Lawmakers await feds’ move to repair payday lending flaws

Mississippi Business Journal

Ted Carter

The chairs of Mississippi’s legislative committees with jurisdiction over payday loans concede the state’s 2012 Check Cashing Act may need some repairs. But with the federal government set to take control of payday lending rules, doing the fixes now could be a waste of time, they say.

“I’m waiting to see what they do,” said House Finance Committee Chairman Henry Zuber III, referring to the Consumer Financial Protection Bureau, a three-year-old watchdog agency created by the Dodd Frank Wall Reform and Consumer Protection Act.

Sen. Gary Jackson, chairman of the Senate Business and Financial Institutions Committee, said he expects the federal bureau “will take a fairly strong stance in the near future,” perhaps as early as November.

Zuber and Jackson say the CFPB’s rules will be so sweeping that states will be left largely to decide whether to allow payday lending and set caps on fees short-term lenders charge borrowers.

Of particular concern to consumer advocacy groups is a provision in Mississippi’s 2012 Checking Cashing Act that established two tiers of loans, the first tier applying to loans of $250 or below and the other to loans that when combined with fees do not exceed $500. The lower tier allows a 14-day repayment period and the second a 30-day one.

Payday lenders, including one under investigation by the Mississippi Department of Banking and Consumer Finance, have been able to lend the higher second-tier amount and apply a 14-day loan period by issuing more than one first-tier loan at a time.

Drafters of the 2012 law did not anticipate this practice, according to Jackson. The law intended to limit the borrower to a single tier-one loan, “not several of those” at the same time, he said.

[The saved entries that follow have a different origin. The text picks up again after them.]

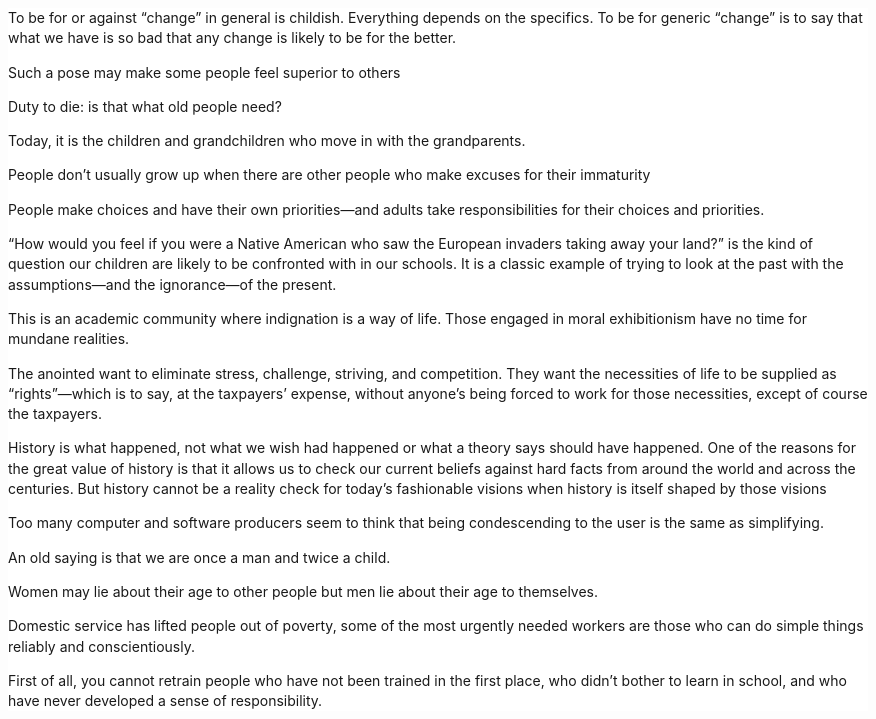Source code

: To be for or against “change” in general is childish.
Everything depends on the specifics. To be for generic
“change” is to say that what we have is so bad that any change
is likely to be for the better.

Such a pose may make some people feel superior to others

Duty to die: is that what old people need?

Today, it is the children and grandchildren who
move in with the grandparents.

People don’t usually grow up when there are other people
who make excuses for their immaturity

People make choices and have their own priorities—and
adults take responsibilities for their choices and priorities.

“How would you feel if you were a Native American who saw
the European invaders taking away your land?” is the kind of
question our children are likely to be confronted with in our
schools. It is a classic example of trying to look at the past with
the assumptions—and the ignorance—of the present.

This is an academic community where indignation is a way of
life. Those engaged in moral exhibitionism have no time for
mundane realities.

The anointed want to eliminate stress, challenge, striving,
and competition. They want the necessities of life to be
supplied as “rights”—which is to say, at the taxpayers’ expense,
without anyone’s being forced to work for those necessities,
except of course the taxpayers.

History is what happened, not what we wish had happened or
what a theory says should have happened. One of the reasons
for the great value of history is that it allows us to check our
current beliefs against hard facts from around the world and
across the centuries. But history cannot be a reality check for today’s fashionable
visions when history is itself shaped by those visions

Too many computer and software producers seem to think
that being condescending to the user is the same as
simplifying.

An old saying is that we are once a man and twice a child.

Women may lie about their age to other people but men lie
about their age to themselves.

Domestic service has lifted people out of poverty, some of the most
urgently needed workers are those who can do simple things
reliably and conscientiously.

First of all, you cannot retrain people who have not been trained in the first place, who
didn’t bother to learn in school, and who have never developed
a sense of responsibility.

Attorney General Jim Hood said otherwise in a 2012 opinion, though Hood conceded the practice would seem to “circumvent the new statutory limits.”

“The way the law was interpreted, we might as well have not done anything,” Jackson said.

But with the CFPB likely to enact new enforcement rules before the end of the year and the Legislature not convening until January, applying fixes “would be redundant,” he added.

Paheadra Robinson, a lawyer and director of consumer protection for the Mississippi Center for Justice, said it is a “cop-out” for legislators to put off a fix in anticipation of the Consumer Financial Protection Bureau making one.

“They are saying they can’t do anything for the people who are being fleeced. That is unacceptable,” she said.

The Center for Justice expects it will be at least six months before the CFPB initiates new rules.

When the CFPB does act, the measures are likely to be stringent, however.